Executive Viewpoint 2017 Predictions: Verint Systems – Same Threats, Bigger Impact
Same threats, but on steroids, was the rule of thumb for 2016, and I fully expect this trend to extend into 2017 and beyond. We didn’t see many new attack methods – except for IoT, but the old ones have grown bigger, and stronger and have affected more people than we could have imagined.
Ransomware, megadata breaches, identity theft, were the same-old, same-old, while the promise of IoT threats is starting to come to fruition.
Ransomware increased more than five times as compared to the same period in 2014-2015.
Companies must set up their back-up infrastructures in such a way as to reduce vulnerability or decide how much they are willing to pay to get their information back and protect it from being sold on the dark web.
Meanwhile, megadata breaches are getting more common. Yahoo and DropBox, LinkedIn, MySpace and Tumblr were victims of mega attacks. More than 500 million accounts have been exposed and the information is now for sale.
The profitability of that information is leading to identity theft becoming the second most reported type of fraud. Identity theft has increased by more than 30% since 2015.
Now that IoT is finally coming into its own, threats are an unfortunate part of this reality. We saw IoT-vulnerability driven cyber attacks against major websites like Amazon, Netflix and Twitter.
IoT is only as strong as its weakest link, and as the volume of devices increase – especially those controlling entry – cyberattacks are changing from privacy issues to ones that may affect our physical safety as well.
In 2017, CISOs must ensure that cybersecurity becomes a strategic and integral part of the greater organization as a response to more aggressive, ingenious, highly targeted cyberattacks. Those attacks will use multiple vectors, including web, email, and malicious files, dynamically adapting to exploit zero day and other network vulnerabilities. The future of cyber attacks will be carefully planned, methodical, and patient.
Most major organizations will realize that they have suffered data breaches, have been under attack, and possibly have been infected for weeks and months, or even years.
The malware carrying out these attacks will initially investigate network weaknesses, disabling network security measures and infecting other points and devices. The malware will use fewer command and control servers to reduce its potential detection footprint; instead, it will wait for the right time to extract data from the network.
CISOs don’t want to hear about the latest and greatest point solutions and how well they work, they already know that their traditional antivirus and the supposedly next-generation firewalls are just not enough. Known signatures, black-and-white listing, and recognizing pattern-based techniques are not stopping the latest threats. This will demand a shift from prevention to advanced detection and response solutions. They want the big picture, not fragmented information that is simply aggregated together.
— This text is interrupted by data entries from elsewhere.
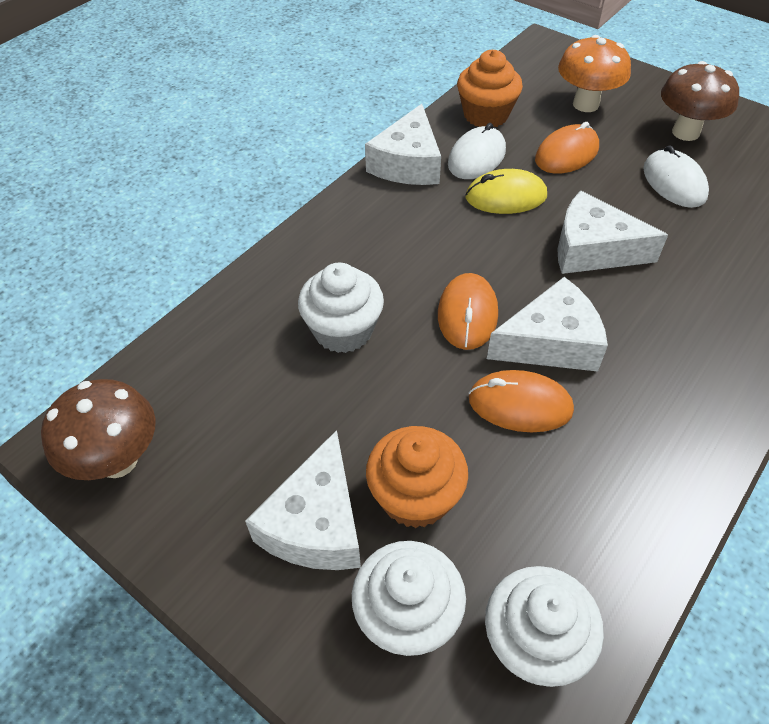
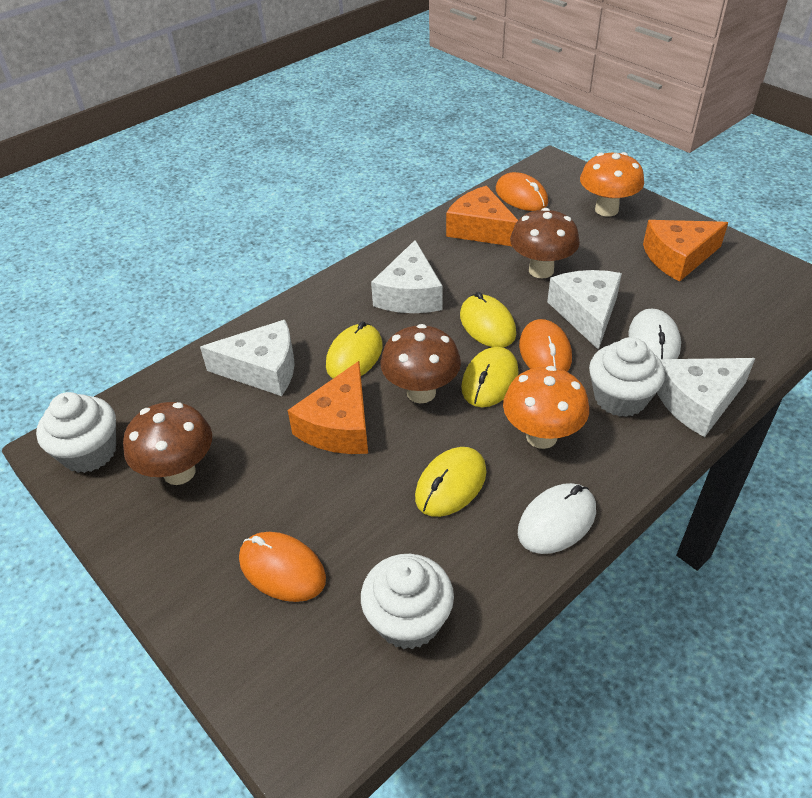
brown mushroom: 2 -> 3
orange cheese: 0 -> 3
orange cupcake: 2 -> 0
orange mushroom: 1 -> 2
yellow mouse: 1 -> 4

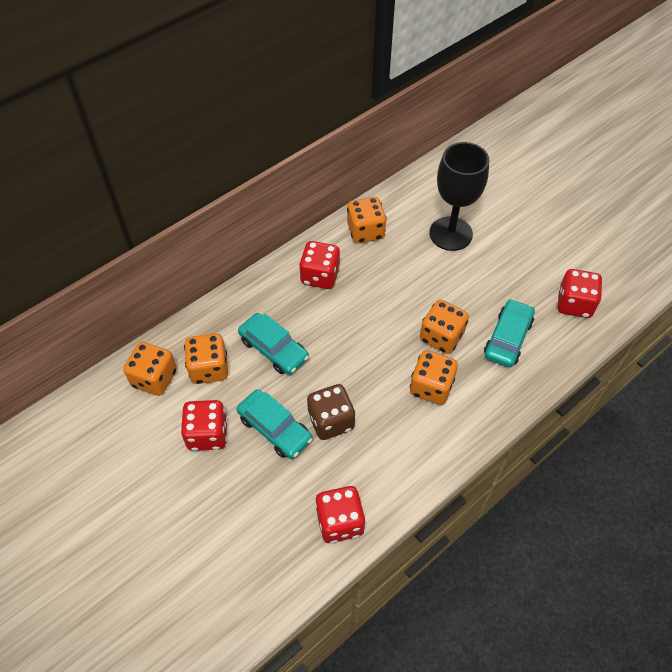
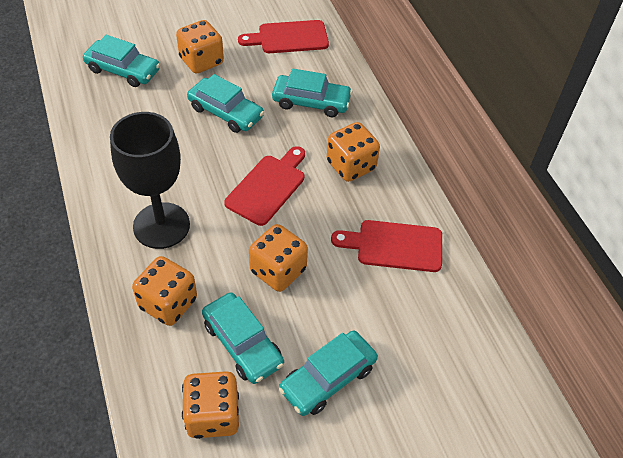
brown dice: 1 -> 0
red cutting board: 0 -> 3
red dice: 4 -> 0
turquoise car: 3 -> 5

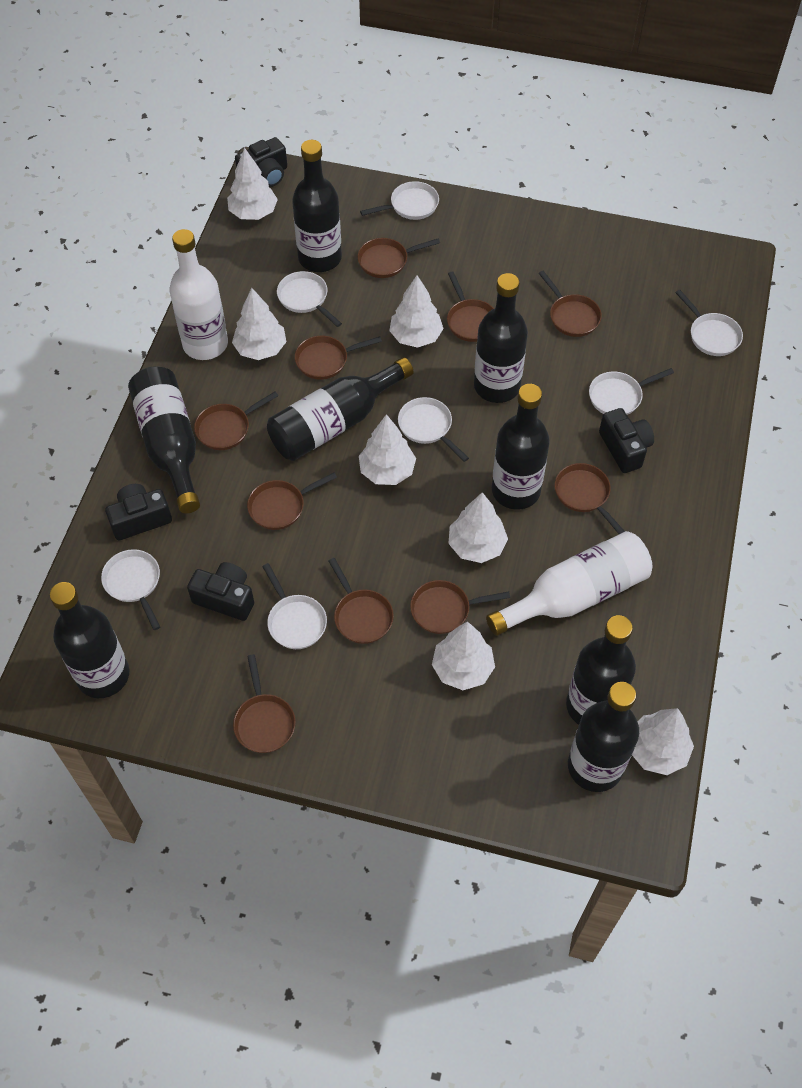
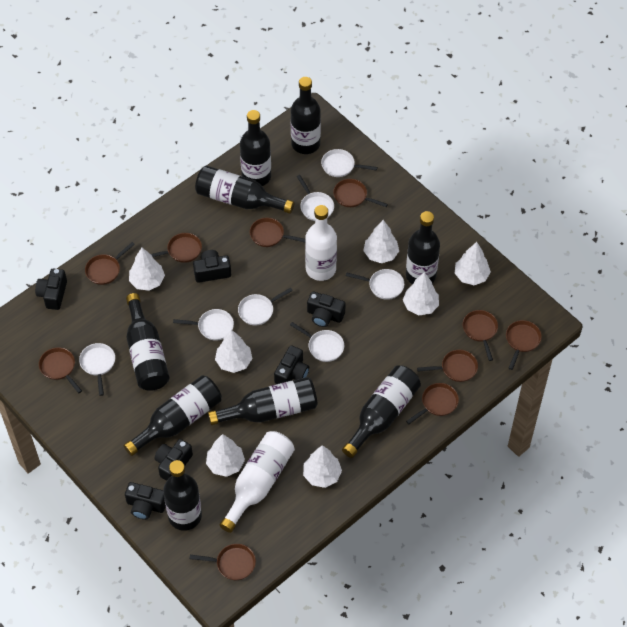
black bottle: 8 -> 9
black camera: 4 -> 6

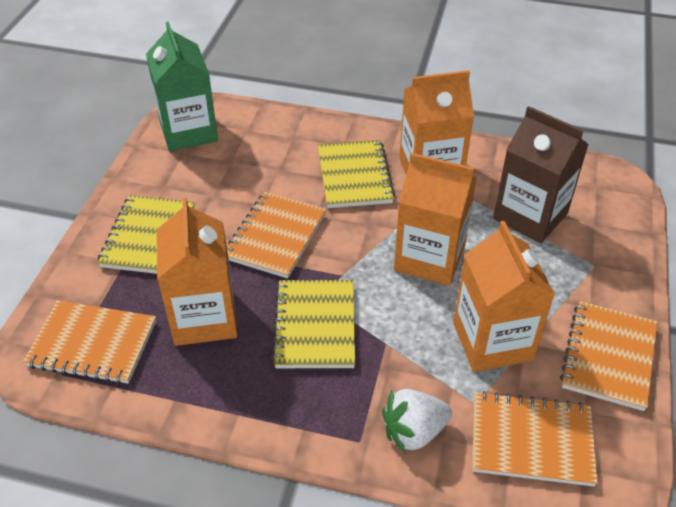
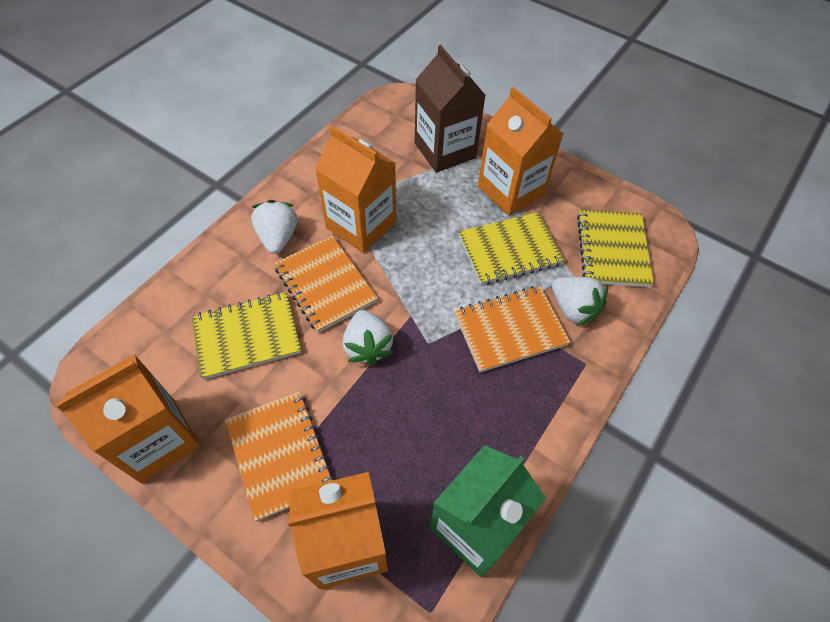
orange notebook: 4 -> 3
white strawberry: 1 -> 3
They want actionable intelligence to clearly demonstrate ROI. ROI in the case of cyber means that the solutions can identify threats efficiently, without burdening the already strained security teams.
To gain this ROI, CISOs will have to switch their solutions to those that protect against these advanced attacks, seeking out technologies that monitor the entire threat life cycle – from initial malware delivery to call backs and data exfiltration – something that gathers all the information across attack vectors and gives them complete situational awareness of the digital environment.
The “new” threat protection will come from technologies inspired by the immune system – threats will automatically be detected and mitigated, with human intervention required only in serious cases, alleviating chronic alert fatigue.
Orchestration and automation will constitute the heart of the new threat protection, detection, investigation, and mitigation solutions. Thousands of sensors will be embedded within the corporate network, feeding data into solutions that will determine the real threats, using machine learning and anomaly detection to filter out the false positives.
The “interoperability” between artificial and human intelligence will allow CISOs to fight the cyber attacks that don’t follow the “rules,” creating a more efficient system that stops the threats in their tracks, before they can do real damage or get what they came for.